The aim of this Scientific Impact Paper is to provide pregnant women and obstetricians with suitable information and clarification on whether it is suitable to fly during pregnancy.
The paper addresses risks associated with common concerns regarding the physiological and environmental changes during air travel, and concludes that the main cause for concern in pregnant women should be the possibility of preterm labour or an obstetric emergency developing during flight.
The paper recommends that it would be prudent to avoid air travel from 37 weeks of gestation in an uncomplicated singleton pregnancy, and if there are significant risk factors for preterm labour (such as multiple pregnancies) women should not fly from 32 weeks of gestation. This is also consistent with International Air Travel Association recommendations.

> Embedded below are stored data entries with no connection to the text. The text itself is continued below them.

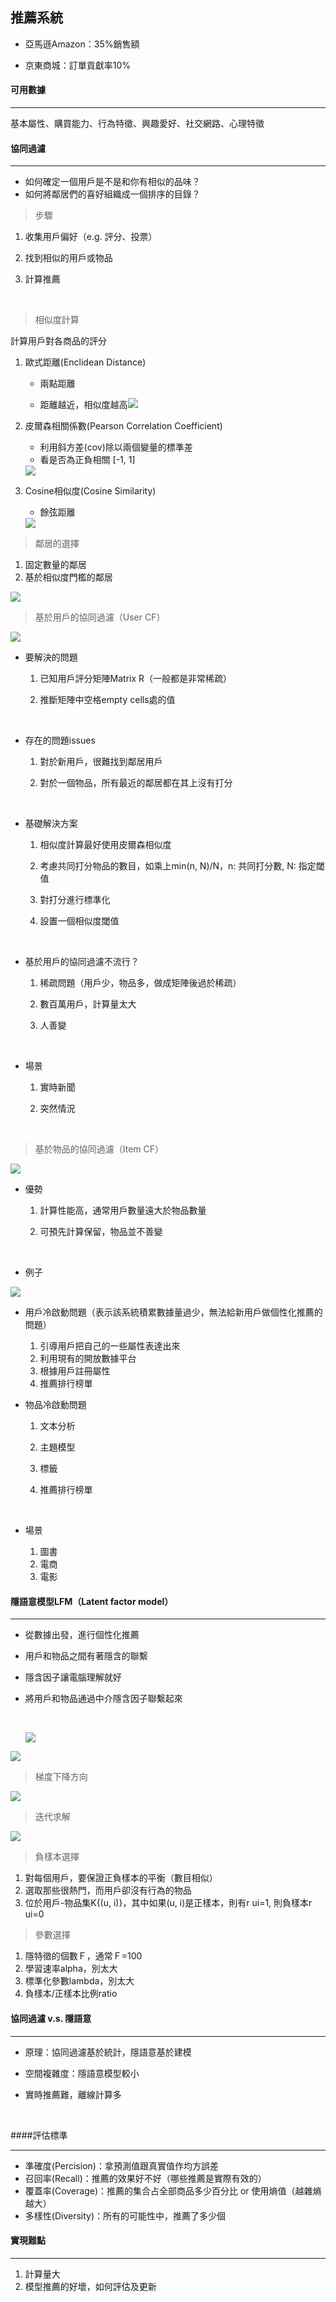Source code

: ## 推薦系統

* 亞馬遜Amazon：35%銷售額


* 京東商城：訂單貢獻率10%



#### 可用數據

---

基本屬性、購買能力、行為特徵、興趣愛好、社交網路、心理特徵



#### 協同過濾

---

- 如何確定一個用戶是不是和你有相似的品味？
- 如何將鄰居們的喜好組織成一個排序的目錄？

> 步驟

 1.  收集用戶偏好（e.g. 評分、投票）

 2.  找到相似的用戶或物品

 3.  計算推薦

     ​

> 相似度計算

計算用戶對各商品的評分

1. 歐式距離(Enclidean Distance)

   * 兩點距離


   * 距離越近，相似度越高<img src="https://wikimedia.org/api/rest_v1/media/math/render/svg/bfa1815838113388d78c9402bba7308d734a4af2">

2. 皮爾森相關係數(Pearson Correlation Coefficient)

   * 利用斜方差(cov)除以兩個變量的標準差
   * 看是否為正負相關 [-1, 1]

   <img src="https://wikimedia.org/api/rest_v1/media/math/render/svg/8b0d0608b5f85d24a9c572f8d1b5769289664dfb">

3. Cosine相似度(Cosine Similarity)

   * 餘弦距離

    <img src="https://wikimedia.org/api/rest_v1/media/math/render/svg/2a8c50526e2cc7aa837477be87eff1ea703f9dec">



> 鄰居的選擇

1. 固定數量的鄰居
2. 基於相似度門檻的鄰居

<img src="https://i3.read01.com/SIG=1em1p5u/3036544f6f373032.jpg">



> 基於用戶的協同過濾（User CF）

<img src="https://images2015.cnblogs.com/blog/735119/201510/735119-20151005224839924-1629929886.gif">

* 要解決的問題

  1. 已知用戶評分矩陣Matrix R（一般都是非常稀疏）

  2. 推斷矩陣中空格empty cells處的值

     ​

* 存在的問題issues

  1. 對於新用戶，很難找到鄰居用戶

  2. 對於一個物品，所有最近的鄰居都在其上沒有打分

     ​

* 基礎解決方案

  1. 相似度計算最好使用皮爾森相似度

  2. 考慮共同打分物品的數目，如乘上min(n, N)/N，n: 共同打分數, N: 指定閾值

  3. 對打分進行標準化

  4. 設置一個相似度閾值

     ​

* 基於用戶的協同過濾不流行？

  1. 稀疏問題（用戶少，物品多，做成矩陣後過於稀疏）

  2. 數百萬用戶，計算量太大

  3. 人善變

     ​


* 場景

  1.  實時新聞

  2. 突然情況

     ​

> 基於物品的協同過濾（Item CF）

<img src="https://i2.read01.com/SIG=1rnqu4i/30436d6547713031.jpg">



* 優勢

  1. 計算性能高，通常用戶數量遠大於物品數量

  2. 可預先計算保留，物品並不善變

     ​

* 例子

<img src="https://i.ytimg.com/vi/DL5-GdMg_0o/maxresdefault.jpg">



* 用戶冷啟動問題（表示該系統積累數據量過少，無法給新用戶做個性化推薦的問題）
  1. 引導用戶把自己的一些屬性表達出來
  2. 利用現有的開放數據平台
  3. 根據用戶註冊屬性
  4. 推薦排行榜單



* 物品冷啟動問題

  1. 文本分析

  2. 主題模型

  3. 標籤

  4. 推薦排行榜單

     ​

* 場景

  1. 圖書
  2. 電商
  3. 電影



#### 隱語意模型LFM（Latent factor model）

---

* 從數據出發，進行個性化推薦

* 用戶和物品之間有著隱含的聯繫

* 隱含因子讓電腦理解就好

* 將用戶和物品通過中介隱含因子聯繫起來

  ​

  <img src="https://i.ytimg.com/vi/QC5LAMvPZEE/maxresdefault.jpg">



<img src="https://i1.read01.com/SIG=8s7s46/30426851694c3030.jpg">



> 梯度下降方向

<img src="https://i2.read01.com/SIG=1qqudc2/30426851694c3034.jpg">



> 迭代求解

<img src="https://i3.read01.com/SIG=1mb8163/30426851694c3035.jpg">



> 負樣本選擇

1. 對每個用戶，要保證正負樣本的平衡（數目相似）
2. 選取那些很熱門，而用戶卻沒有行為的物品
3. 位於用戶-物品集K{(u, i)}，其中如果(u, i)是正樣本，則有r ui=1, 則負樣本r ui=0



> 參數選擇

1. 隱特徵的個數Ｆ，通常Ｆ=100
2. 學習速率alpha，別太大
3. 標準化參數lambda，別太大
4. 負樣本/正樣本比例ratio



#### 協同過濾 v.s. 隱語意

---

* 原理：協同過濾基於統計，隱語意基於建模

* 空間複雜度：隱語意模型較小

* 實時推薦難，離線計算多

  ​

####評估標準

---

* 準確度(Percision)：拿預測值跟真實值作均方誤差
* 召回率(Recall)：推薦的效果好不好（哪些推薦是實際有效的）
* 覆蓋率(Coverage)：推薦的集合占全部商品多少百分比 or 使用熵值（越雜熵越大）
* 多樣性(Diversity)：所有的可能性中，推薦了多少個



#### 實現難點

---

1. 計算量大
2. 模型推薦的好壞，如何評估及更新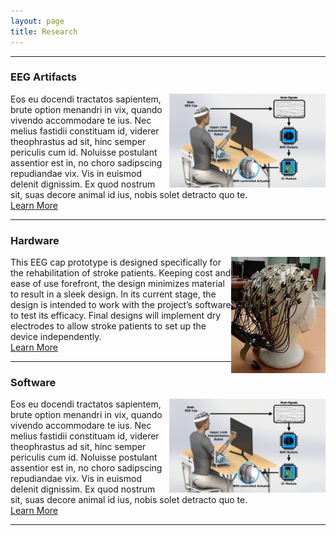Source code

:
 ```yaml
---
layout: page
title: Research
---       
```

<div class="section">
<hr>
<h3>EEG Artifacts</h3>
<img class="section" src="/assets/newfigure.png" alt="Test" align="right" height="150" width="250" />
Eos eu docendi tractatos sapientem, brute option menandri in vix, quando vivendo accommodare te ius. Nec melius fastidii constituam id, viderer theophrastus ad sit, hinc semper periculis cum id. Noluisse postulant assentior est in, no choro sadipscing repudiandae vix. Vis in euismod delenit dignissim. Ex quod nostrum sit, suas decore animal id ius, nobis solet detracto quo te.
<br>
<a href="/artifacts/" class="button" >Learn More</a>
</div>

<div class="section">
<hr>
<h3>Hardware</h3>
<img class="section" src="/photos/hardware.jpg" alt="Test" align="right"  />
This EEG cap prototype is designed specifically for the rehabilitation of stroke patients. Keeping cost and ease of use forefront, the design minimizes material to result in a sleek design. In its current stage, the design is intended to work with the project’s software to test its efficacy. Final designs will implement dry electrodes to allow stroke patients to set up the device independently.
<br>
<a href="/hardware/" class="button" >Learn More</a>
</div>

<div class="section">
<hr>
<h3>Software</h3>
<img class="section" src="/assets/newfigure.png" alt="Test" align="right" height="150" width="250" />
Eos eu docendi tractatos sapientem, brute option menandri in vix, quando vivendo accommodare te ius. Nec melius fastidii constituam id, viderer theophrastus ad sit, hinc semper periculis cum id. Noluisse postulant assentior est in, no choro sadipscing repudiandae vix. Vis in euismod delenit dignissim. Ex quod nostrum sit, suas decore animal id ius, nobis solet detracto quo te.
<br>
<a href="https://neuroexo.org" class="button" >Learn More</a>
<br>
</div>
<hr>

Some physiological changes that occur during air travel are also highlighted in the paper as a cause for increased risk of discomfort and possible medical complications in the mother. These include motion sickness, which may exacerbate morning sickness, and the duration of the flight with immobility, which increases the risk of deep vein thrombosis (DVT).
Although the risk of DVT remains small, the author offers suggestions to pregnant women flying on medium to long-haul flights (4 hours or longer) to minimise the risk further. These include the use of graduated elastic compression stockings and treatment with low-molecular-weight heparin (LMWH).
Further advice is offered to obstetricians to remain aware of conditions that may complicate the pregnancy and could lead to an increase in the risk of problems occurring during the flight, including severe anaemia, recent haemorrhage, serious cardiac or respiratory disease and recent bone fractures.